What is Punching?
Punching is a separating technique, mainly used to process holes into flat materials like paper, plastic film or sheet metals. Normally, the punching equipment consists of two tool parts – one support for the punches and one for the dies. While the punches enter the dies, the material is being shear cut.
Punching is mainly used to process round or profile holes into flat material, but it is also suitable for applications where waste removal can cause problems.
The following materials can be processed: Thin metal or plastic films and paper, but also thicker materials like packing materials, compounds, leather and metal sheets used in the packaging, food, hygienic, medical and pharmaceutical industry.
Over the last years, punching also became very important for the processing of metal foils for technically sophisticating products, e.g. for aerospace or electronics industry.
Another application is the punching of profiles into metal sheets for the metal and construction industry.
What final products contain punched holes?
Bags, tea labels & tea sticks, price tags, self-adhesive tags and injection holes for inmould labels, parking tickets, boarding passes, fruit wrappings, straw holes and spouts in liquid packaging, packaging materials, security features on documents, tear-off perforation for post stamps or continuous forms, synthetic leather, pharmaceutical products like blood sugar test strips, films with transport holes, fuel cells, batteries, filters, cigarette packaging, connection profiles, technical films, and much more.
What different punching techniques exist?
General, there are two different punching techniques, the conventional flat-bed punching and the rotary punching. These two processes will be described in detail below.
A flat-bed punching unit consists of a press with an integrated punching tool. The punching tool usually contains an upper and a lower tool. The tools are mounted parallel in linear guides and adjusted precisely, so that the punches enter the dies correctly. The material web runs between the vertically moving tools. When the punches enter the dies, the whole punching pressure acts on the material at once (surface load). The punched waste is pushed into the dies and falls down vertically.
The material is fed into the punching unit intermittent, which means the feed motion of the material is interrupted for the punching. If the punched material needs further processing in future converting steps, the material feed needs to work precisely without any slippage or clearance. Otherwise, inaccuracy and register problems can occur.
The punching tools of a rotary punching unit are mounted either directly in high precision bearings or adjustable on two cylinders. The material web runs continuously between the two rotating tools. Depending on the application, the entire punching unit can either be integrated into a machine frame or into a separate unit.

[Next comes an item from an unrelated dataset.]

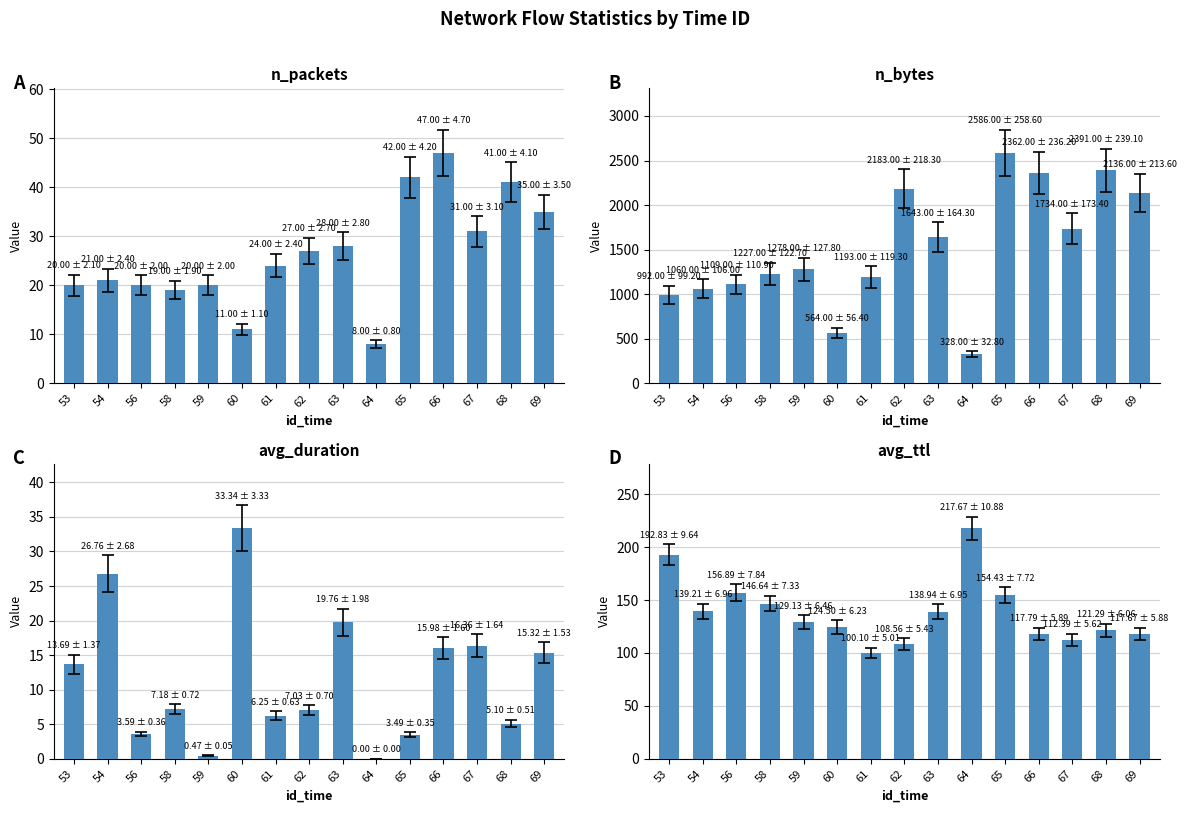

Which has a higher value, 62 or 67?

67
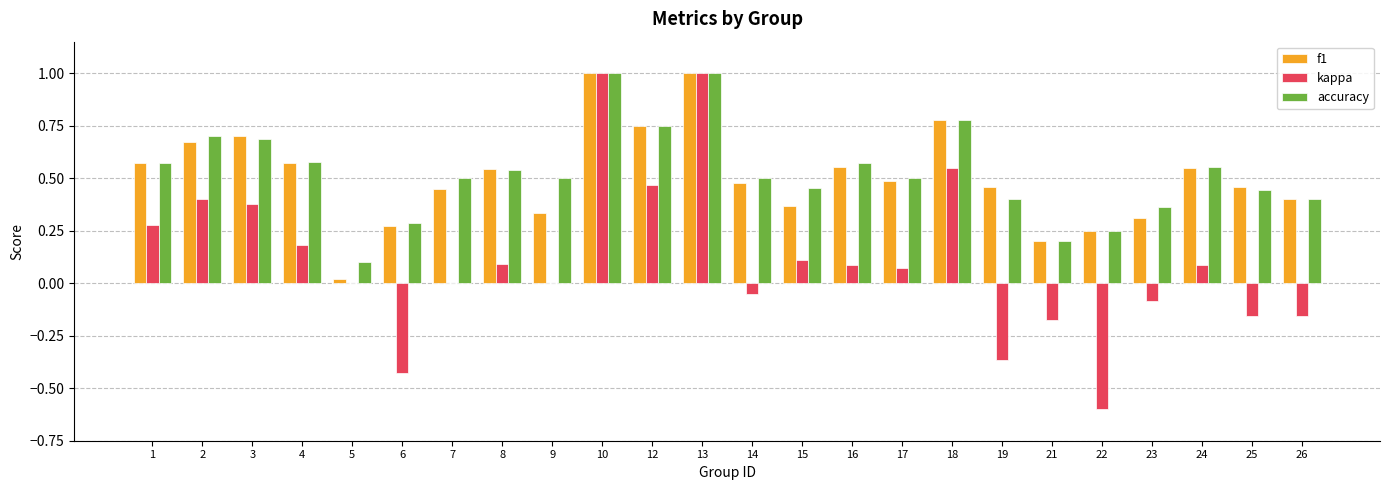

What is the sum of all accuracy values?

12.6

The tools rotate continuously when punching; therefore, the punch enters the die punctually. The punctual force requires a lower punching force than the flat-bed punching. The punched waste is removed by a hollow die cylinder or suctioned by a vacuum hub.
For flat-bed punching, the production output in linear meters per minute depends on the punching tool length in web direction, i.e. the feed motion, and the number of strokes per minute.

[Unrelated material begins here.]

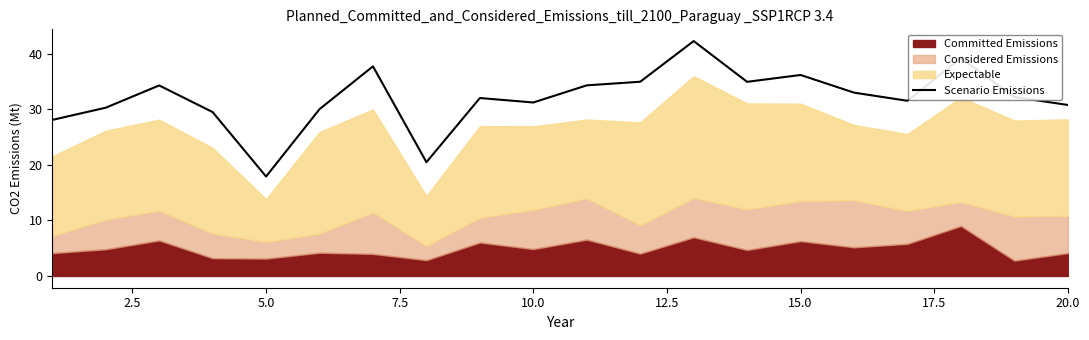

Is it true that Scenario Emissions equals 17.9 at 5.0?

True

High performance punching machines can achieve up to 350 strokes per minute when punching thin films. Depending on the material web width, feed motions can range from 50 mm up to 1000 mm.
Working widths for rotary punching currently range from 10 mm up to 2000 mm. Depending on the application, speeds between 1 m/min and 800 m/min can be achieved. The punching diameter can range from 0.5 mm up to approx. 50 mm.
Advantages of each technique
In some cases tool costs are lower than for rotary punching. Advantageous for frequently changing punching contours.
Higher productivity, as continuous material feed enables to work with very high working speeds. The accurate, controlled web tension leads to a high punching quality and a precise placement of the punches. Since the material is sheared punctually and progressively (line load), the punching forces are considerably lower, which leads to longer tool life, reduced energy consumption as well as lower noise and vibration generation.
What should be considered when deciding for a punching technique?
Both punching techniques have their specific advantages and disadvantages. Accordingly, you should decide for the most suitable technique depending on the application.
The investing costs for the press of a flat-bed punching unit are generally higher than for a rotary punching unit. However, the tool costs for flat-bed punching unit are often lower than for rotary punching. Therefore, flat-bed punching units are primarily advantageous for small production volumes and frequently changing punching contours.
If further processing of the products requires high accuracy or high production speeds, rotary punching is most often preferable. Since the required punching force is lower, rotary punching also generates considerably less noise, which can be an important point if certain noise requirements have to be met.
Additionally, upstream processes (like the printing or the laminating of the material) as well as the amount of available space should be considered.